Still, it is one thing to speculate that life might exist, or even that it probably exists, and another entirely to have evidence of extra-terrestrial life.
So if NASA has, in fact, discovered life on Mars, it turns our assumptions upside down. Instead of viewing life as something unspeakably rare, if not utterly unique to Earth, we overnight have to assume that life isn’t rare at all – it’s common as dirt. Instead of life being too complex to evolve more than once, it becomes something that evolves as a matter of routine. Put another way, at that stage we will have evidence that life exists on two-thirds of the worlds that we have knowledge of.

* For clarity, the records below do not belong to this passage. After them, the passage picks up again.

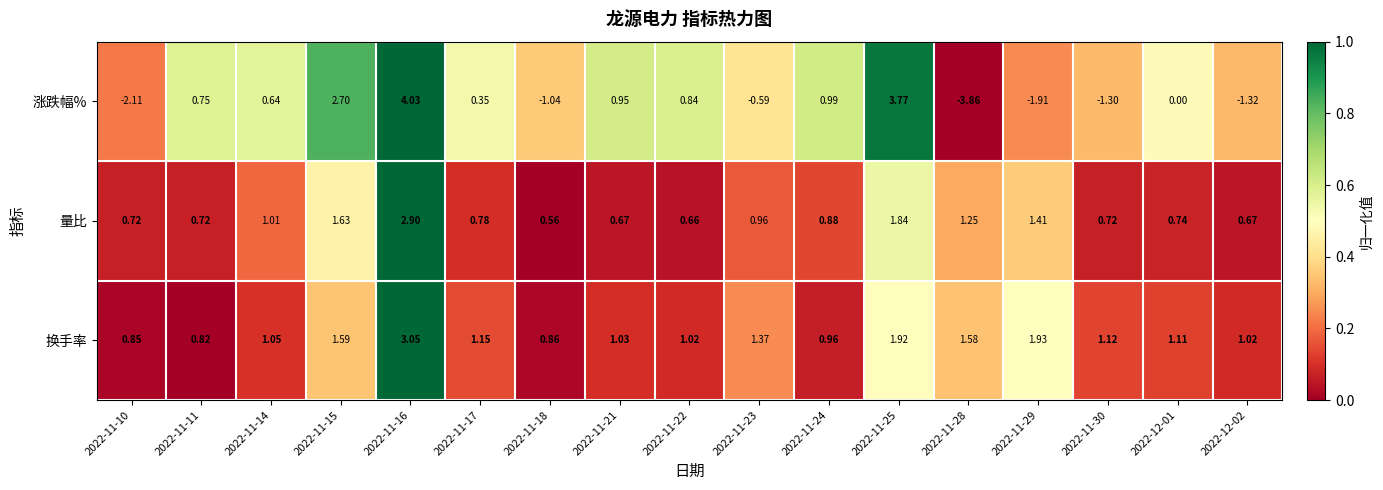

Which label corresponds to the largest value in the chart?

2022-11-16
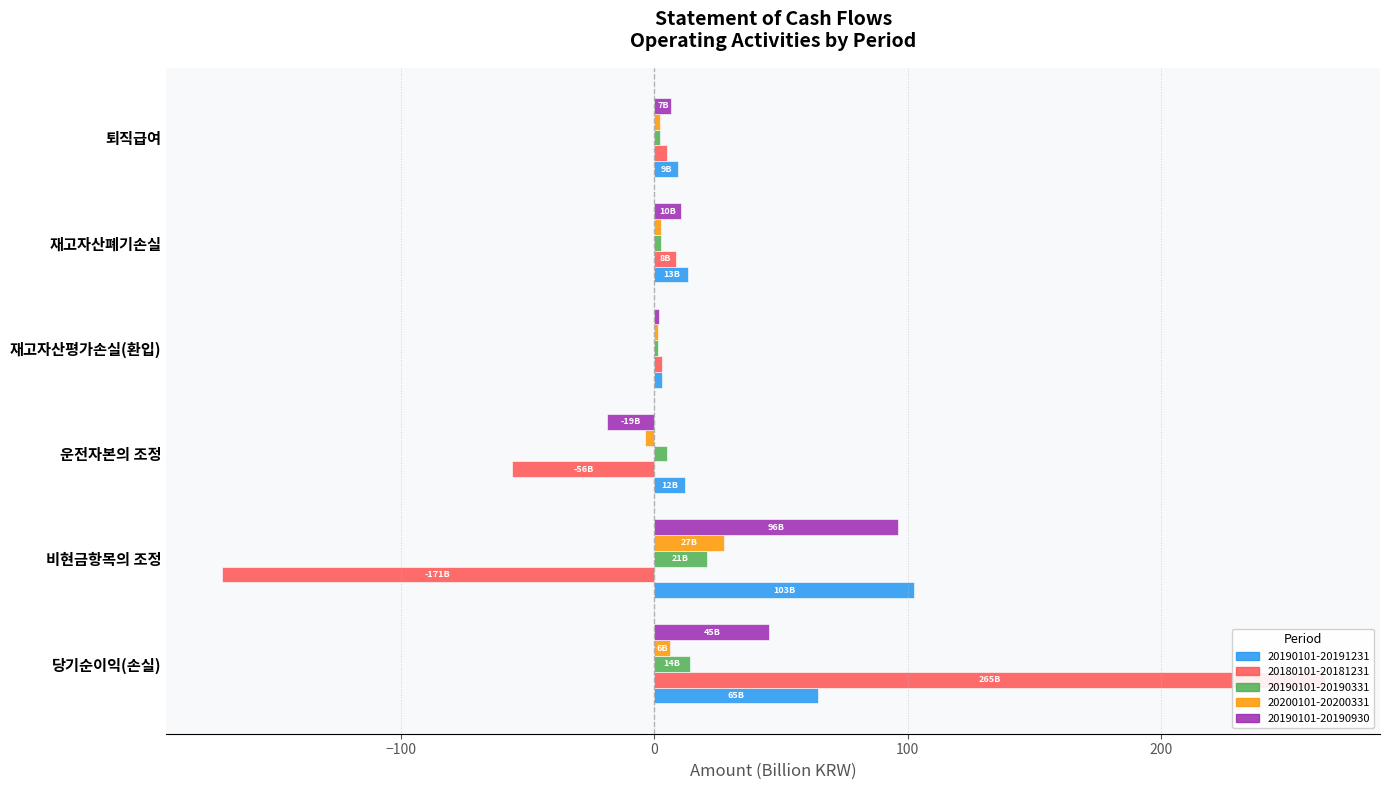

Which has a higher value, 재고자산폐기손실 or 당기순이익(손실)?

당기순이익(손실)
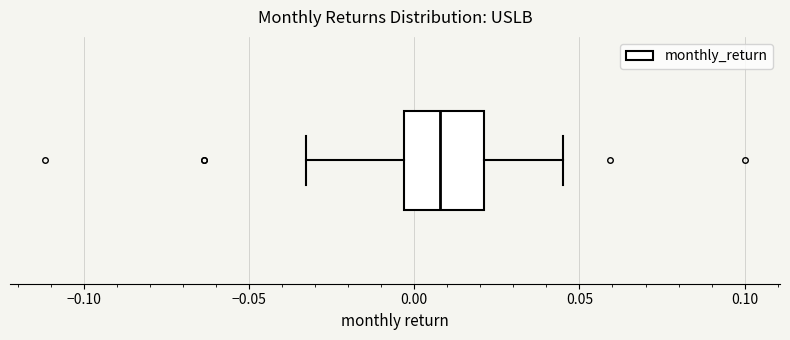

Where does the right whisker of the box end on the x-axis? The values are not printed on the chart, so give them approximately, as read against the axis.

0.045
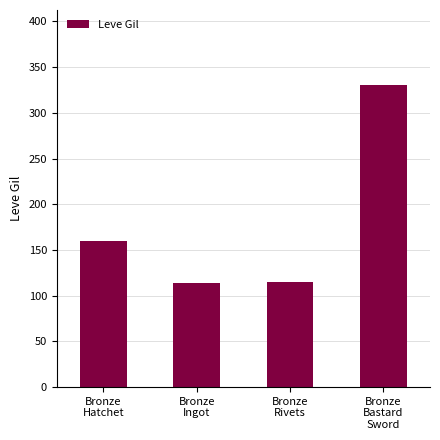

How many data points are less than 160?

2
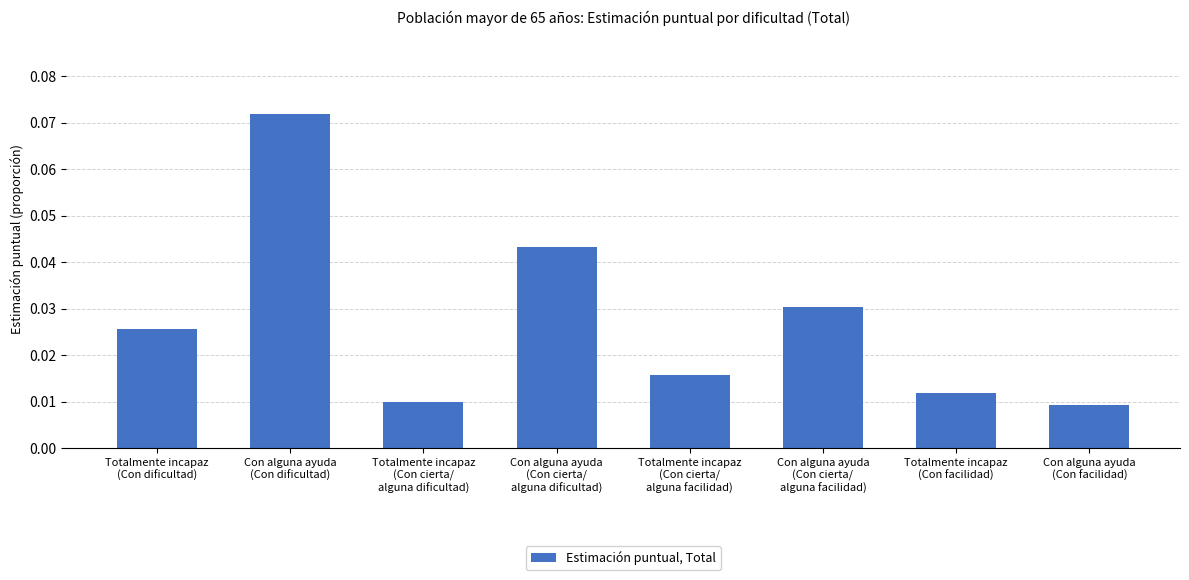

How many bars are there in total?

8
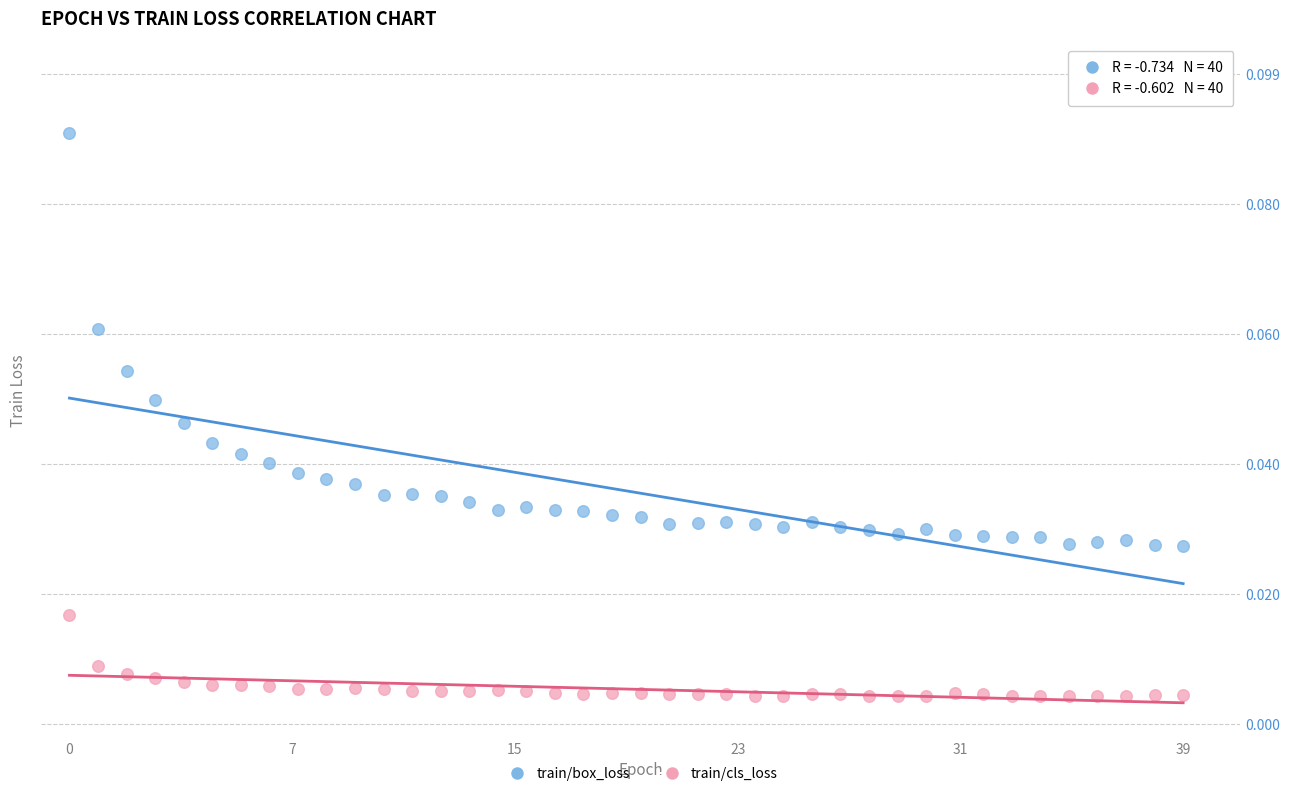

Which series has the largest Y range (max minus min)?

train/box_loss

Never mind what are the odds of life elsewhere in the universe – if it evolved on two planets that are side-by-side, what are the odds that they’re the only two? If you’ll pardon the expression, the chances would be astronomical.
For the moment, we have no idea what’s going on at NASA right now. We do know that there have been other bits of evidence suggesting that the conditions for life may have once existed on Mars, and we know what SAM was designed to look for. It’s therefore not unreasonable to speculate a bit in the spirit of the joy of discovery.
If Curiosity has uncovered extraterrestrial life, I personally cannot wait for the official announcement and the uproar to follow. It might do us arrogant humans good to learn that we have neighbors, even if they’re microscopic ones.